Aston Martin has confirmed it will cut 20% of its workforce after widening annual losses as the luxury car maker struggles with weak global demand and the impact of US trade tariffs.
The Gaydon-based manufacturer said net losses rose 52% to £493.2m last year, while operating losses reached £259.2m. The company employs around 3,000 people worldwide, meaning around 600 jobs are expected to be cut, with most of the cuts likely to impact its UK operations.
Aston Martin said the restructuring program would deliver annual savings of around £40 million, with most of those savings realized in 2026. No detailed timeline for the layoffs was given, but confirmed that roles across the company, including factory positions, would be affected.
The automaker blamed “extremely disruptive” US tariffs imposed under Donald Trump as well as subdued demand in China, the world’s largest auto market. The company has already warned that the tariffs have significantly hurt sales in the US, one of its key territories.
In a statement, Aston Martin said: “Having begun a process of implementing organizational adjustments in early 2025 to ensure the company was adequately resourced for its future plans, we had to make the difficult decision at the end of 2025 to implement further changes. This latest program will ultimately result in the departure of up to 20% of our valued workforce.”
The job cuts are part of a broader effort to stabilize the company’s finances after years of volatility. As well as cutting staff, Aston Martin has cut its five-year investment plan from £2bn to £1.7bn by delaying investment in electric vehicle development.
The move signals a change in strategy as the company prioritizes short-term liquidity preservation over accelerated electrification. This comes amid a general slowdown in demand for electric vehicles across the luxury segment and increasing pressure on automakers due to rising borrowing costs and trade uncertainty.
Aston Martin said it expects further cash outflows in 2026 but forecast a “significant improvement” in financial performance, helped by the launch of its Valhalla hybrid supercar. Around 500 deliveries of the £850,000 model are expected to contribute to improved margins.

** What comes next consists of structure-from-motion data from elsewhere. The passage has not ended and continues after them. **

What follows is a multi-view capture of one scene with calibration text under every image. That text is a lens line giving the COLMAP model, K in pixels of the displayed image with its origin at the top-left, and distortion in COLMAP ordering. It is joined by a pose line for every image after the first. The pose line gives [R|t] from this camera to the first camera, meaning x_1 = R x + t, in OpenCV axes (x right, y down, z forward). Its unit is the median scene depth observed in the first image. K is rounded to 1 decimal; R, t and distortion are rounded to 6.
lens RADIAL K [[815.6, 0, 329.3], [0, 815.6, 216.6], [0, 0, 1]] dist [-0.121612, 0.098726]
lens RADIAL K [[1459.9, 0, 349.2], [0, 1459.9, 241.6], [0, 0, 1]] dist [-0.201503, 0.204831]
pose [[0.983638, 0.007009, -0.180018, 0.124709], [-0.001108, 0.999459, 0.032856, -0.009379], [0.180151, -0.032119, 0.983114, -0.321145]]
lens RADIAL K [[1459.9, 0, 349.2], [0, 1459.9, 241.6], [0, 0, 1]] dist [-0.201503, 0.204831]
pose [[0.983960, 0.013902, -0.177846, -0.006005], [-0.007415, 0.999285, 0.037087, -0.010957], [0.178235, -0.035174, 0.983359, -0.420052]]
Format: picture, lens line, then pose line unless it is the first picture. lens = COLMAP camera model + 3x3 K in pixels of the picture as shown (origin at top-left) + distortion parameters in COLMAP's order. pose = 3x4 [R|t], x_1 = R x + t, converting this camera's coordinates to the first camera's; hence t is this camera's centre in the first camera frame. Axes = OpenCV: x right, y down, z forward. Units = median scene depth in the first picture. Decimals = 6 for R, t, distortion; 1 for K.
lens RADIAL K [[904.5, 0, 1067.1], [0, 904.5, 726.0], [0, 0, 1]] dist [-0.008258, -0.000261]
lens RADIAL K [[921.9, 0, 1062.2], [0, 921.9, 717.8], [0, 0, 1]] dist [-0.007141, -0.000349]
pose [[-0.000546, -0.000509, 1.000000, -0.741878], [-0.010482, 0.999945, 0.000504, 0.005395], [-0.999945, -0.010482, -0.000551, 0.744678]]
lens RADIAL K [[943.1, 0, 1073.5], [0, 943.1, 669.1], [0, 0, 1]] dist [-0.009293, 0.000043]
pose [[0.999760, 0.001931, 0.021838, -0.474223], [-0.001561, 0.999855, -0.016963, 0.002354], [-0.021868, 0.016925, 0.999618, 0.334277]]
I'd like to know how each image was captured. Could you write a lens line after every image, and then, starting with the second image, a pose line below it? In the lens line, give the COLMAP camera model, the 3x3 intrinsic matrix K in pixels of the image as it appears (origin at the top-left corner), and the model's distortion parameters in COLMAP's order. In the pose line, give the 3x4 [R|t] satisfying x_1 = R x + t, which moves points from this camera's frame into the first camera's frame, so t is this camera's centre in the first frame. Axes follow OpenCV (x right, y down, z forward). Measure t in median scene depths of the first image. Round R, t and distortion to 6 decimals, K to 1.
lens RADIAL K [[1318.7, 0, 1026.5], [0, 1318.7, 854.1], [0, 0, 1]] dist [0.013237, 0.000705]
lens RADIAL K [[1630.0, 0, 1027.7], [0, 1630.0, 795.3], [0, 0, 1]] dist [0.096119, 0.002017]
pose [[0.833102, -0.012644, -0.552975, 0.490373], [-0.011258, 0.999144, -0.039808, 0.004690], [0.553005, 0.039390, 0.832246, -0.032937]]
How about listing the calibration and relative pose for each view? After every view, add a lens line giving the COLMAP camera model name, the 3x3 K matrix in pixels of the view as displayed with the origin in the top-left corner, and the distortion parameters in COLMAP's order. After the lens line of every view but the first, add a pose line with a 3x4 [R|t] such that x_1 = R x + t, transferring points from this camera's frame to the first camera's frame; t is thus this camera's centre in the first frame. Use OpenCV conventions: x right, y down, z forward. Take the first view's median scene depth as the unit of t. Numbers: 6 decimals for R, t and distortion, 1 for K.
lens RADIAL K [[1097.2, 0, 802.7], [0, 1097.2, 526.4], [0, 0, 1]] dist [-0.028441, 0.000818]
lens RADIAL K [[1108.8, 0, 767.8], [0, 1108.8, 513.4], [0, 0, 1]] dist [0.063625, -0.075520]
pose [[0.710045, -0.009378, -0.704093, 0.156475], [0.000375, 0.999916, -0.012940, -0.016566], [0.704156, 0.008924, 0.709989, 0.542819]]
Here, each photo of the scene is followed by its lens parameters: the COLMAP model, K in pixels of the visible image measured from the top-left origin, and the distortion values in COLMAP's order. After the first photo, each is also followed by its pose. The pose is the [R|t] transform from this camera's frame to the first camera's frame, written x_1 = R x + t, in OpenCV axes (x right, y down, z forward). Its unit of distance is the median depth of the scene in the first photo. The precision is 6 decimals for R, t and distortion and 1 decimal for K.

The company is targeting gross margins in the high 30% range and adjusted earnings before interest and taxes close to breakeven.
In a further attempt to strengthen its balance sheet, Aston Martin last week agreed a £50 million deal to sell perpetual brand rights to its Formula One team.
Despite the cost-cutting measures and asset divestitures, the company remains under investor scrutiny for its long-term turnaround plan as it tries to return to profitability in a turbulent global market.